He moved to New York in 1920 to manufacture wood toys he had designed and the following year exhibited at the Whitney Studio Club. During this time he produced paintings of cityscapes in a flat geometric style. Torres-Garcia moved to Paris in 1926 where he met Theo van Doesburg and Piet Mondrian and later founded the group Cercle et Carre with Michel Seuphor. He developed at this time the style of Constructive Universalism for which he is best known. While in Paris, he also became interested in pre-Columbian objects. (His son Augusto worked making drawings of Nazca pottery for the inventory files of the Musee du Trocadero). Returning to Montevideo in 1934, he founded the Asociacion de Arte Constructivo. Four years later his Cosmic Monument was erected in the Parque Rodo in Montevideo.

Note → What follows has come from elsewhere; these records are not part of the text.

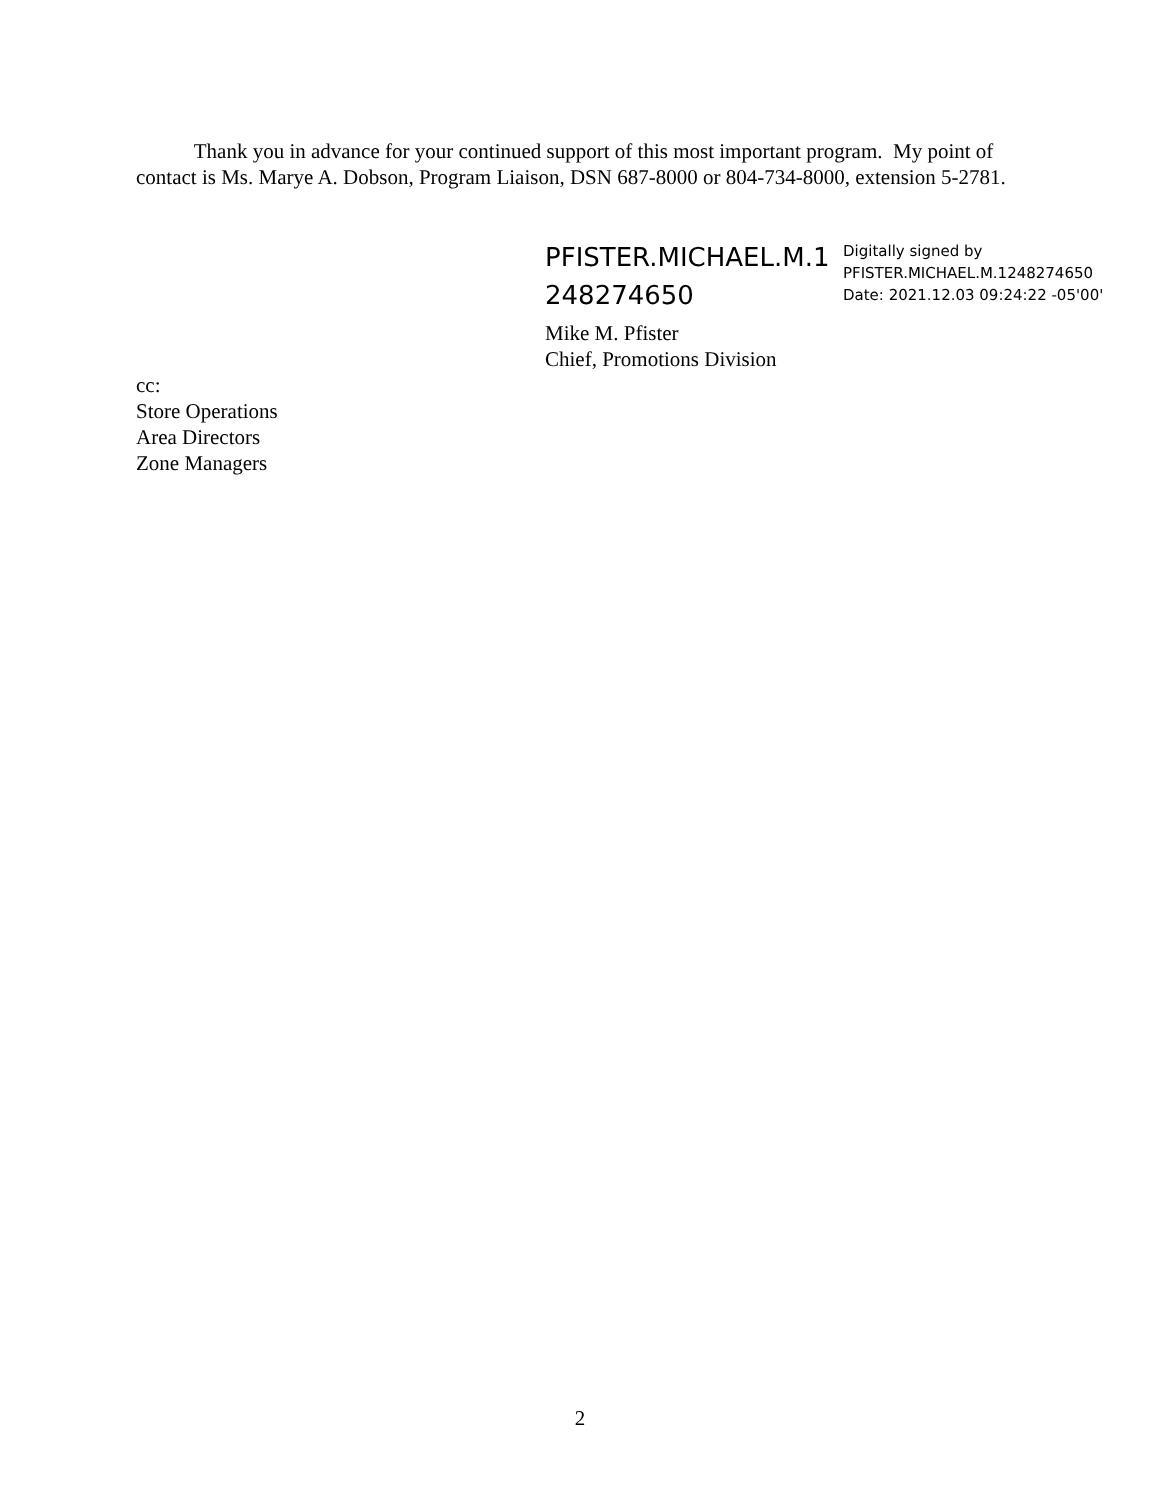Thank you in advance for your continued support of this most important program. My point of contact is Ms. Marye A. Dobson, Program Liaison, DSN 687-8000 or 804-734-8000, extension 5-2781.
PFISTER.MICHAEL.M.1
248274650
Digitally signed by
PFISTER.MICHAEL.M.1248274650
Date: 2021.12.03 09:24:22 -05'00'
Mike M. Pfister
Chief, Promotions Division
cc:
Store Operations
Area Directors
Zone Managers
2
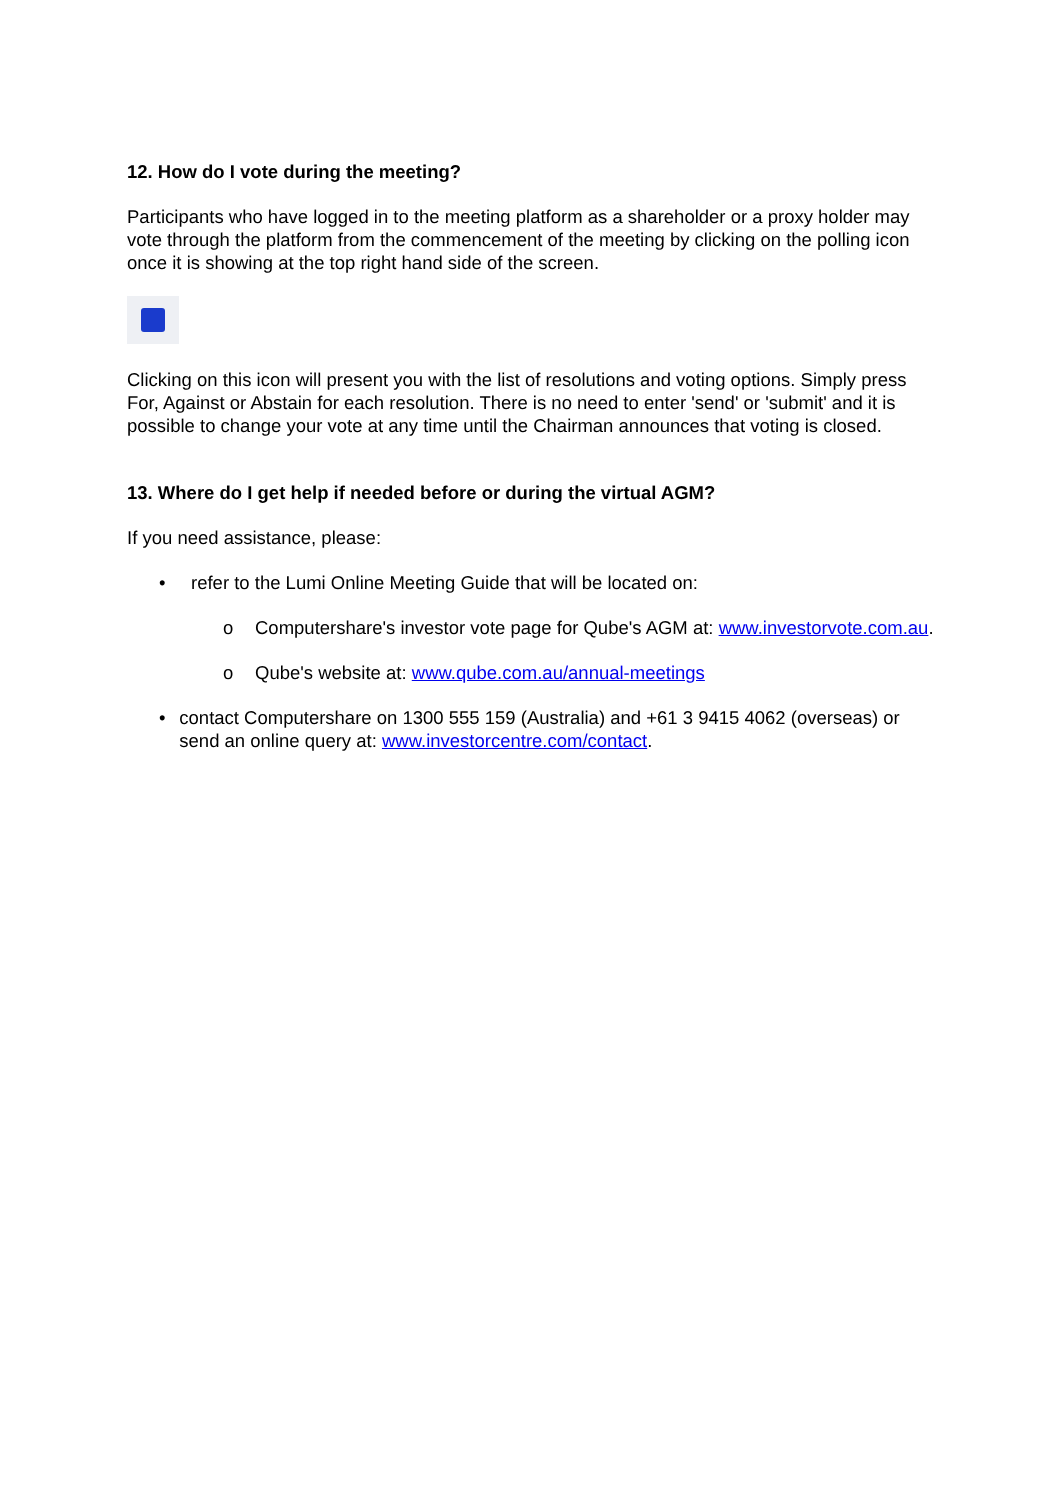12. How do I vote during the meeting?
Participants who have logged in to the meeting platform as a shareholder or a proxy holder may vote through the platform from the commencement of the meeting by clicking on the polling icon once it is showing at the top right hand side of the screen.
Clicking on this icon will present you with the list of resolutions and voting options. Simply press For, Against or Abstain for each resolution. There is no need to enter 'send' or 'submit' and it is possible to change your vote at any time until the Chairman announces that voting is closed.
13. Where do I get help if needed before or during the virtual AGM?
If you need assistance, please:
• refer to the Lumi Online Meeting Guide that will be located on:
o Computershare's investor vote page for Qube's AGM at: www.investorvote.com.au.
o Qube's website at: www.qube.com.au/annual-meetings
• contact Computershare on 1300 555 159 (Australia) and +61 3 9415 4062 (overseas) or send an online query at: www.investorcentre.com/contact.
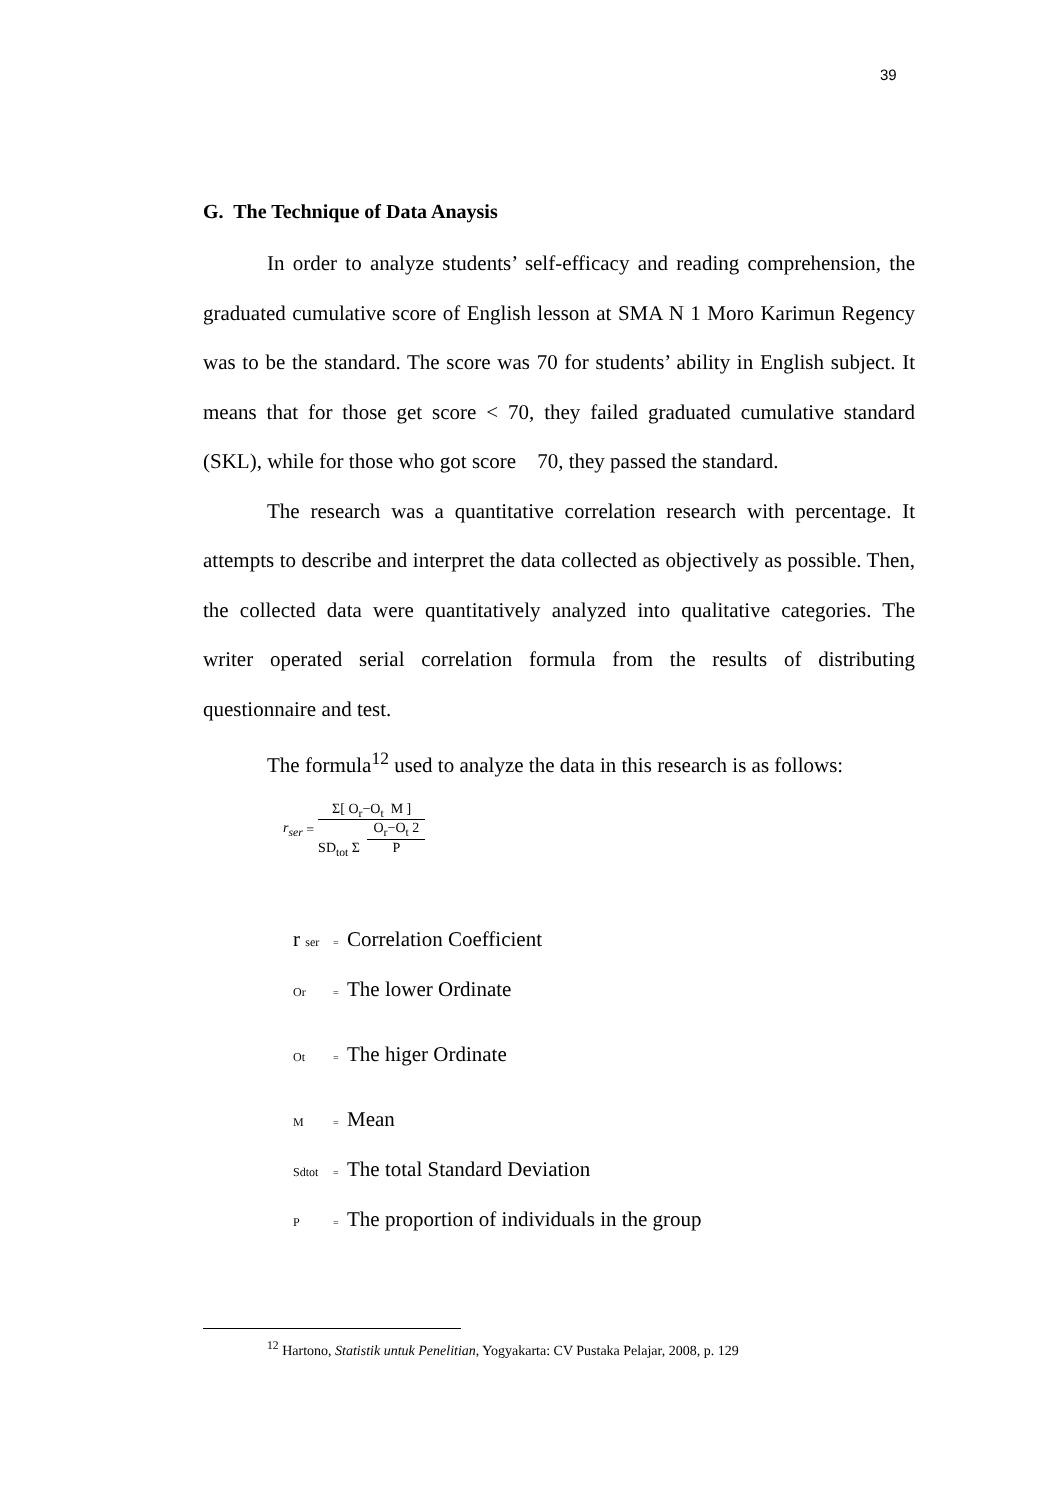39
G. The Technique of Data Anaysis
In order to analyze students’ self-efficacy and reading comprehension, the graduated cumulative score of English lesson at SMA N 1 Moro Karimun Regency was to be the standard. The score was 70 for students’ ability in English subject. It means that for those get score < 70, they failed graduated cumulative standard (SKL), while for those who got score 70, they passed the standard.
The research was a quantitative correlation research with percentage. It attempts to describe and interpret the data collected as objectively as possible. Then, the collected data were quantitatively analyzed into qualitative categories. The writer operated serial correlation formula from the results of distributing questionnaire and test.
The formula<sup>12</sup> used to analyze the data in this research is as follows:
r<sub>ser</sub> =
Σ[ O<sub>r</sub>−O<sub>t</sub> M ]
SD<sub>tot</sub> Σ O<sub>r</sub>−O<sub>t</sub> 2 P
r ser = Correlation Coefficient
Or = The lower Ordinate
Ot = The higer Ordinate
M = Mean
Sdtot = The total Standard Deviation
P = The proportion of individuals in the group
<sup>12</sup> Hartono, Statistik untuk Penelitian, Yogyakarta: CV Pustaka Pelajar, 2008, p. 129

In 1943 he founded the Taller Torres-Garcia and that same year his landmark theoretical book Universalismo Constructivo was published. Torres-Garcia's one-person shows include those at the Museo de Arte Moderno, Madrid, 1933; the Instituto de Arte Moderno, Buenos Aires, 1951; the Musee d'art Moderne de la Ville de Paris, 1955; the Stedelijk Museum, Amsterdam and the OAS, Washington DC, 1961; and the Commission Nacional de Bellas Artes, Montevideo, 1962. Exhibitions were also presented at the National Gallery of Canada, Ottawa, the Solomon R. Guggenheim Museum, New York, the Rhode Island School of Design, Providence, and the Hayward Gallery, London. The exhibition EI Taller Torres-Garcia: The School of the South and its Legacy was presented between 1991 and 1993 at the Museo Nacional Centro de Arte Reina Sofia, Madrid; the Archer M. Huntington Art Gallery, The University of Texas, Austin; the Museo de Monterrey, Mexico; The Bronx Museum of the Arts, New York; and the Museo Rufino Tamayo, Mexico City. In 1996 a selection from that exhibit was shown at the Art Museum of the Americas, OAS.